>> START SELECTED EXTRACT
The story begins after the truce between Manticore and Haven. Captain Zilwicki, his adopted daughter Berry, Princess Ruth Winton and the slave-turned-professor W.E.B. Du Havel are sent as Queen Elizabeth III's (not the Manticoran government's) official representatives to the funeral of a notorious Solarian anti-slavery activist, which will take place in Erewhon, a disgruntled member of the Manticoran Alliance.

Erewhon's location between Manticore, Haven and the Solarian League makes it a place where agents from the different star nations can play the intelligence game. From the first moment, Zilwicki, Berry and Ruth get entangled in a complex situation involving Havenite agents, ambitious Solarian Navy officers, violent Masadan mercenaries, the Audubon Ballroom and the powerful Mesan corporation Manpower Incorporated.

Each faction has interests of its own, which collide with those of the others: the Manticorans want to salvage their relation with Erewhon (and upset the Prime Minister who allowed that relationship to sour). The Havenites intend to show support for the anti-slavery cause and improve their own relationship with Erewhon, with the unstated goal of breaking Erewhon away from Manticore. The Erewhonese want someone — anyone — to help them deal with a Mesan-owned planet which is a threat to their security. The Solarian officers work to further the interests of a powerful political patron who believes that the League is on the verge of collapse and wants to be prepared for that event. The Mesans want to stay out of the limelight and prevent all the other factions from attacking their major industry: slave trading, while the Audubon Ballroom simply wants to hit Mesa anywhere they can. And even the Masadan mercenaries employed by the Mesans have their own agenda: to force Manticore to free several of their imprisoned companions.
>> END SELECTED EXTRACT
>> START RECORD EXTRACTS
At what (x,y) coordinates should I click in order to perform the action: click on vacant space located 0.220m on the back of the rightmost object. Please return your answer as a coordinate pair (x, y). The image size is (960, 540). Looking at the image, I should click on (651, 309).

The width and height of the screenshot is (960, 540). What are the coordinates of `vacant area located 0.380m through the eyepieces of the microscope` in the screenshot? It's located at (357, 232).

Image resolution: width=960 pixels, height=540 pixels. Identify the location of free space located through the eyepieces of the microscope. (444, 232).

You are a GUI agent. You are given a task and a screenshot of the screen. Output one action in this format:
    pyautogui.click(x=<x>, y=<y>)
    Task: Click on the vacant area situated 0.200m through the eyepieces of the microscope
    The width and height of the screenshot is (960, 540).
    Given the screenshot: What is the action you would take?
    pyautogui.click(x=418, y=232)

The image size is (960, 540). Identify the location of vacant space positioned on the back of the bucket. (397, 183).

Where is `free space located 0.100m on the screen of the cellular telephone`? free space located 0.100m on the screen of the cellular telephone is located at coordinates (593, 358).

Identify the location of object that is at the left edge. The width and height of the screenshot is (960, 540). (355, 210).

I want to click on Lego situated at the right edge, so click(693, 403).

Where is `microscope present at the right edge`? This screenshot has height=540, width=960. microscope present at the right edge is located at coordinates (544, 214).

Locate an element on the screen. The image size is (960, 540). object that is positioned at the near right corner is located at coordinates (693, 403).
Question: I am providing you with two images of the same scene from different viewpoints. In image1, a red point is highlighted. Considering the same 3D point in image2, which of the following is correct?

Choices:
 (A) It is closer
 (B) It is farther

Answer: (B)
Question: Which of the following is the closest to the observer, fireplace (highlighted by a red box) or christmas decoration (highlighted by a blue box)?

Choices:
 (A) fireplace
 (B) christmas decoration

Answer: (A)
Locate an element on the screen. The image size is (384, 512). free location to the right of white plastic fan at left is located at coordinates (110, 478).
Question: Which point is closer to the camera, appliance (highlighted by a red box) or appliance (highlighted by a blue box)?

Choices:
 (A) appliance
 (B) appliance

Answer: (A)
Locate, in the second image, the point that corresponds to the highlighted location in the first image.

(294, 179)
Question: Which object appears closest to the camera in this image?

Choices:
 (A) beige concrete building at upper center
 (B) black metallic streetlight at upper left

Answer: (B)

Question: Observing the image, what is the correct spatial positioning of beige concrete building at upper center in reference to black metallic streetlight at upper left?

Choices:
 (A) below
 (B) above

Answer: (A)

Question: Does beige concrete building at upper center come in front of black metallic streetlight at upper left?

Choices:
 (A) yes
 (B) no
>> END RECORD EXTRACTS
● **TO-DO LIST**
a - Reproduce the part of the plot summary that opens with the words containing "The story begins" and closes with "corporation Manpower Incorporated.".
b - Say whether each statement agrees with the plot summary, answering yes or no and quoting its deciding words: (i) Zilwicki, Berry, Ruth and Du Havel are sent as representatives of the Manticoran government; (ii) Erewhon lies between Manticore, Haven and the Solarian League; (iii) the Masadan mercenaries are employed by the Havenites.
c - Write what comes next in the plot summary, starting after its last sentence.
The entries that come after the plot summary are separate material.

● **ANSWERS TO THE TASKS**
a -
The story begins after the truce between Manticore and Haven. Captain Zilwicki, his adopted daughter Berry, Princess Ruth Winton and the slave-turned-professor W.E.B. Du Havel are sent as Queen Elizabeth III's (not the Manticoran government's) official representatives to the funeral of a notorious Solarian anti-slavery activist, which will take place in Erewhon, a disgruntled member of the Manticoran Alliance.

Erewhon's location between Manticore, Haven and the Solarian League makes it a place where agents from the different star nations can play the intelligence game. From the first moment, Zilwicki, Berry and Ruth get entangled in a complex situation involving Havenite agents, ambitious Solarian Navy officers, violent Masadan mercenaries, the Audubon Ballroom and the powerful Mesan corporation Manpower Incorporated.

b -
(i) No: "Queen Elizabeth III's (not the Manticoran government's) official representatives"
(ii) Yes: "Erewhon's location between Manticore, Haven and the Solarian League"
(iii) No: "the Masadan mercenaries employed by the Mesans"

c -
The clash of interests comes to a head with an attempted kidnapping on Berry Zilwicki and Ruth Winton (who happens to be the sister of the leader of the Masadan mercenaries) aboard The Wages of Sin, Erewhon's main civilian space station. After Manpower's involvement is discovered, a haphazard alliance between the Manticorans, Solarians, Havenites and the Ballroom is organized to launch an attack on the Mesan-owned planet Verdant Vista, popularly known as "Congo".

The planet is taken from Manpower's hands, and it is decided to transform it into an independent nation of its own for escaped slaves, so that the conflict against Mesa may have a nation sponsoring it. The novel ends with Berry Zilwicki being crowned as Berry I, Queen of the new Kingdom of Torch.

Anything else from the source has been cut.